A/ Capacity Development in Gender-responsive Research Topics
What is gender responsive research?
It means, responding through research and activities to the needs and demands, constraints and opportunities of both genders, men and women, alike. It means to pay attention to gender equality into analysis, planning, setting targets, implementation of research, in personnel policy, monitoring, and assessment, thereby better achieving development objectives.
Why integrate gender issues into biophysical research at all?
- To increase the rate of adoption
- Improve the quality of the adoption
- Influence the influencers
- Increase the capacity of (family) workers in agricultural production
- Harness all talent for innovation and development
- Motivate the people, who do the labor
- Empowerment of one is empowerment of many
- Analyze different trade–off calculations of women and men
- Equitable access to benefits of research, make it sustainable
How to integrate gender into biophysical research?
Integrate gender thinking at each stage of the gender-responsive research-project cycle – see research circle below.
More on how to integrate gender into biophysical research: Guidelines: Integrating Gender into Biophysical Research
B/ Capacity Development in Youth-responsive Research Topics
What is youth responsive research?
It means, responding through research and activities to the needs and demands, specific constraints and opportunities of young men and women, boys and girls living and working in agricultural or rural households. It means to pay attention to opening livelihood opportunities for youth in agriculture and off-farm by integrating youth concerns into the analysis, planning, setting targets, implementation of research, in personnel policy, monitoring, and assessment.
Why integrate youth issues into biophysical research at all?
Building livelihoods is traditionally the young’s big challenge, and nowadays with changing institutions and agro-economic contexts specifically so when building livelihoods in agriculture and in agriculture related off-farm activities.
Currently, male youth leaves farms as education and local values fail to inspire livelihood creation through innovative agriculture and favor urban livelihood. Also, land is not enough for the growing rural population and so farm-sizes are still shrinking and therefore less productive as in Africa. Youth has often better education than their parents, but this education doesn’t sharpen their skills in agriculture, and is also not the right education for off-farm empolyment.
Female youth in some countries remains unmarried because of male youth migrating out, while in other countries poor rural girls marry and give birth very early as teenagers. The education of both types of young women does not prepare them for non-traditional livelihoods and roles in agriculture, and does not prepare them for pro-active participation in agricultural value chains.
With youth being not prepared, agriculture is losing out on their innovative drive and positive energy for development. Agricultural value chains are less quickly professionalised, and most of the young resign to competing for precarious jobs with low economic productivity in over-crowed urban areas, or as underemployed rural (family) laborers. The future of agriculture is in the hands of the young. The youth‘s challenges are therefore agriculture‘s challenge.
More on why to integrate gender see in:
How to integrate youth into biophysical research?

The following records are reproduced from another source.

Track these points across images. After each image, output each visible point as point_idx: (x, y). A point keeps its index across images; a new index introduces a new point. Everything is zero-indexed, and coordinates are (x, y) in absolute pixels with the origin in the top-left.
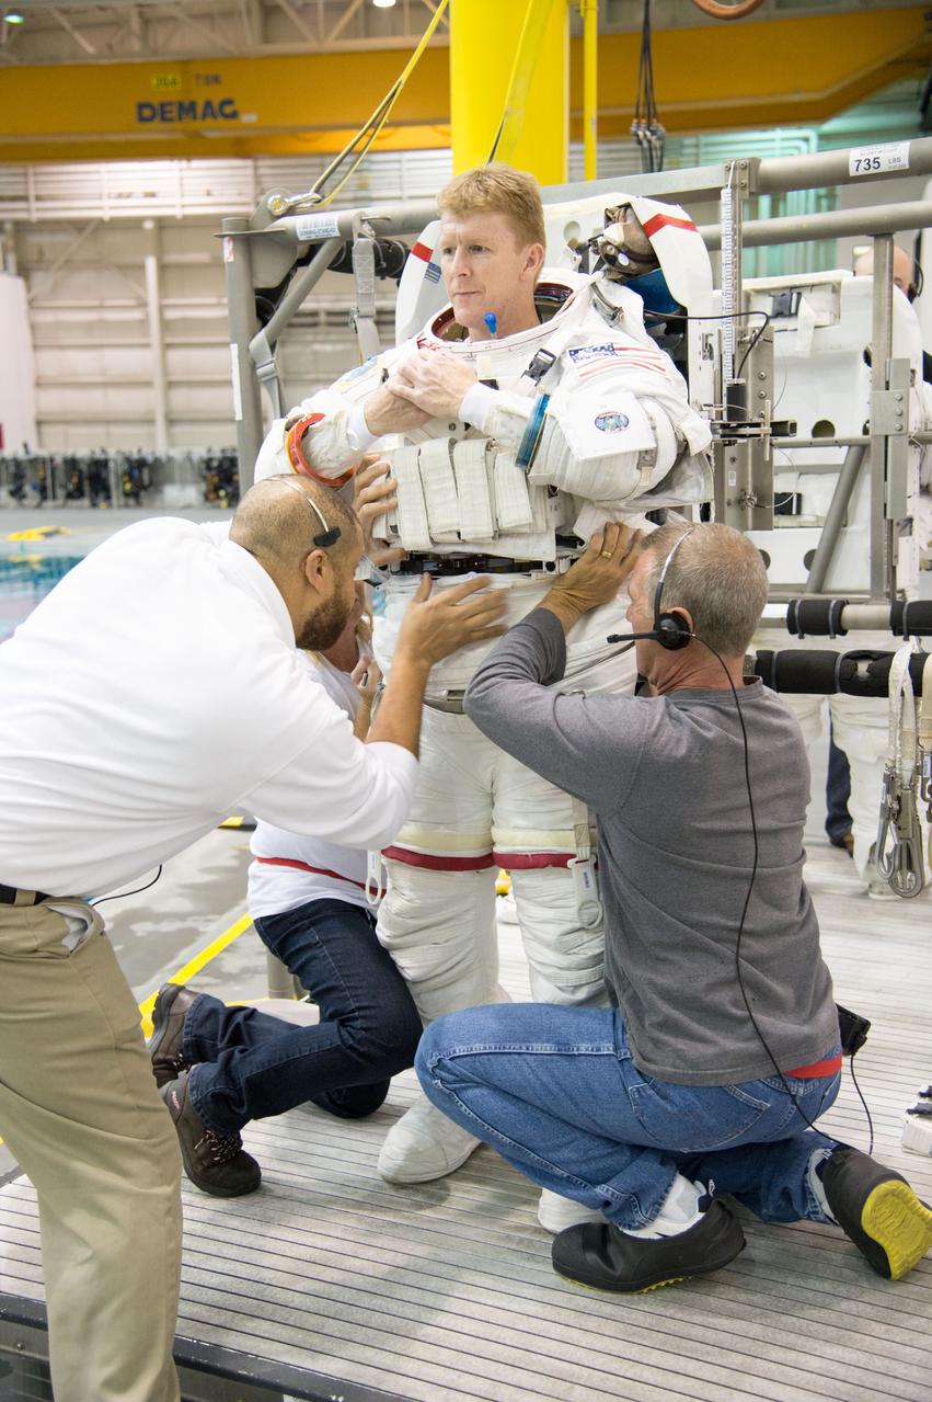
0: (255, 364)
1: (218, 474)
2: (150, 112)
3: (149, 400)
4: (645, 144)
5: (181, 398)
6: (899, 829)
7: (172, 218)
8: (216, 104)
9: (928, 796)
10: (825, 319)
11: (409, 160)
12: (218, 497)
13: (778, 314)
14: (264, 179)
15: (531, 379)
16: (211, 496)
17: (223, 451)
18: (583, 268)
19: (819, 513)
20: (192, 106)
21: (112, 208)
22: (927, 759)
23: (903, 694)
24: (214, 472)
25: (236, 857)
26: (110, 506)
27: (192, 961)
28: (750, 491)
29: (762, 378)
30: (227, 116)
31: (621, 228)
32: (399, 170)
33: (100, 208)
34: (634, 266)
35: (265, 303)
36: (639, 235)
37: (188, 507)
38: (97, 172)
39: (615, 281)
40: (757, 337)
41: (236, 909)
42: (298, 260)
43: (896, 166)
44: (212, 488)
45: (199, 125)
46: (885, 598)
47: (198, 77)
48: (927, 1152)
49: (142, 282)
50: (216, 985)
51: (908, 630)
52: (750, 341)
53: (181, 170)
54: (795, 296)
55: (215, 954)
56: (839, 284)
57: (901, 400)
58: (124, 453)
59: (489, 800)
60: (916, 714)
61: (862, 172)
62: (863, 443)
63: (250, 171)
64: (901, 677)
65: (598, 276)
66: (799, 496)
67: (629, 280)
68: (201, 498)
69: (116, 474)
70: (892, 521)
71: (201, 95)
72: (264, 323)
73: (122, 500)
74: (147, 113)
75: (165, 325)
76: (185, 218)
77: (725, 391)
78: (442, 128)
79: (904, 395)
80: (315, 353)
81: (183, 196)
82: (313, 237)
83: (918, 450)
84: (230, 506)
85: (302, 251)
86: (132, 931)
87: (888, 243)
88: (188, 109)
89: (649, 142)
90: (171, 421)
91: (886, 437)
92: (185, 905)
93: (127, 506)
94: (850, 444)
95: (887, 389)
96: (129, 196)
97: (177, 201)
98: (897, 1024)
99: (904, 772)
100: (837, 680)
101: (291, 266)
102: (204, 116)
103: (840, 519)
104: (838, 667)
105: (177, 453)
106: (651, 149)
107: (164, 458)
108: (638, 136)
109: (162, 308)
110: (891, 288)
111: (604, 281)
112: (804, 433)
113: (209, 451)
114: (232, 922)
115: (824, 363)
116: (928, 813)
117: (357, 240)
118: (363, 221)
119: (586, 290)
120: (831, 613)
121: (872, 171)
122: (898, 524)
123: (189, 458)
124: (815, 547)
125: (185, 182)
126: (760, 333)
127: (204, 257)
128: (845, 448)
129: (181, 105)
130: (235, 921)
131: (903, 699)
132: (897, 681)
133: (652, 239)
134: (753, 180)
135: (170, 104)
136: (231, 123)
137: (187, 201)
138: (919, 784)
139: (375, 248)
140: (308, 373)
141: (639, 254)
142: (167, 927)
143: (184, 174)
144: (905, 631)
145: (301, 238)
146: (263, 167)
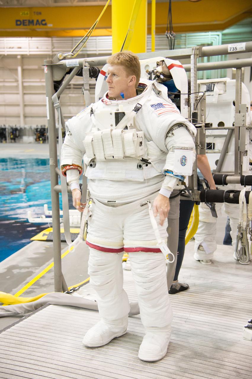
0: (53, 103)
1: (40, 133)
2: (20, 23)
3: (19, 110)
4: (170, 38)
5: (28, 110)
6: (242, 242)
7: (26, 55)
8: (40, 21)
9: (251, 233)
10: (222, 92)
11: (99, 39)
12: (40, 140)
13: (208, 91)
14: (54, 44)
15: (135, 112)
16: (37, 140)
17: (41, 126)
18: (150, 79)
19: (219, 149)
20: (33, 21)
21: (7, 51)
22: (250, 222)
23: (243, 203)
24: (38, 132)
25: (44, 249)
26: (6, 142)
27: (31, 281)
28: (199, 143)
29: (202, 110)
30: (43, 25)
31: (161, 68)
32: (96, 42)
33: (4, 51)
34: (165, 79)
35: (57, 85)
36: (167, 70)
37: (30, 143)
38: (3, 40)
39: (160, 83)
40: (201, 98)
41: (45, 265)
42: (67, 72)
43: (242, 50)
44: (38, 137)
45: (35, 27)
46: (239, 174)
47: (34, 12)
48: (250, 339)
49: (17, 74)
50: (38, 288)
51: (246, 184)
52: (199, 100)
53: (29, 40)
54: (213, 85)
55: (38, 279)
56: (226, 82)
57: (244, 116)
58: (11, 126)
59: (122, 232)
60: (247, 209)
61: (232, 51)
62: (233, 128)
63: (50, 41)
64: (243, 198)
65: (155, 82)
66: (214, 144)
67: (163, 82)
68: (34, 140)
69: (8, 132)
70: (241, 152)
71: (35, 18)
72: (56, 91)
73: (10, 141)
74: (19, 23)
75: (24, 87)
76: (30, 55)
77: (191, 114)
78: (109, 30)
79: (245, 115)
80: (70, 97)
81: (29, 48)
82: (71, 66)
83: (249, 131)
84: (43, 143)
85: (67, 70)
86: (13, 272)
87: (240, 70)
88: (31, 22)
89: (171, 38)
90: (25, 117)
91: (239, 127)
92: (29, 264)
93: (11, 142)
94: (229, 129)
95: (240, 113)
96: (13, 48)
97: (27, 50)
98: (242, 301)
99: (243, 226)
100: (224, 199)
101: (64, 74)
102: (36, 24)
103: (226, 151)
104: (224, 195)
105: (27, 127)
106: (171, 40)
107: (23, 128)
108: (167, 36)
109: (23, 82)
110: (241, 84)
111: (156, 83)
112: (215, 125)
113: (37, 126)
114: (43, 269)
115: (221, 105)
116: (251, 238)
117: (84, 68)
118: (86, 62)
119: (151, 85)
120: (223, 178)
121: (235, 51)
122: (243, 153)
123: (31, 128)
124: (218, 159)
125: (30, 44)
126: (202, 97)
127: (36, 67)
128: (228, 130)
129: (29, 21)
130: (44, 269)
131: (243, 204)
132: (241, 199)
133: (170, 71)
134: (200, 53)
135: (26, 20)
136: (45, 27)
137: (31, 50)
138: (248, 230)
139: (89, 69)
140: (67, 103)
141: (166, 75)
142: (23, 271)
143: (30, 42)
144: (245, 184)
145: (68, 66)
146: (54, 40)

What can be done, is supporting the professionalization of agricultural value chains from production to consumption to ensure agricultural productivity and good nutrition for all, which can be combined with supporting youth to build agriculture-related livelihoods. This will also allow to develop off-farm opportunities or alternatives for (rural) youth, which are per se more accessible, as they do not necessarily need scarce land and water as major input.
Dryland Systems Youth strategy plans to provide sufficient skills, knowledge, information, start-up capital, inputs, support networks etc. to young women and men to build an agricultural livelihood, and achieve three system’s level outcomes: (1) Reducing rural poverty by changing systems’ dynamics and elements causing it; (2) Improving food security, nutrition and health; (3) Building the future with sustainable management of agro-eco system.
To achieve demand driven systems research on youth, define research subjects –hypotheses jointly with national research partners, national policy makers, national representatives of stakeholders (farmers, youth, women, private sector organizations), researchers on youth, and carry out research by programs in cooperation with these. Integrate youth concerns at each stage of the research-project cycle.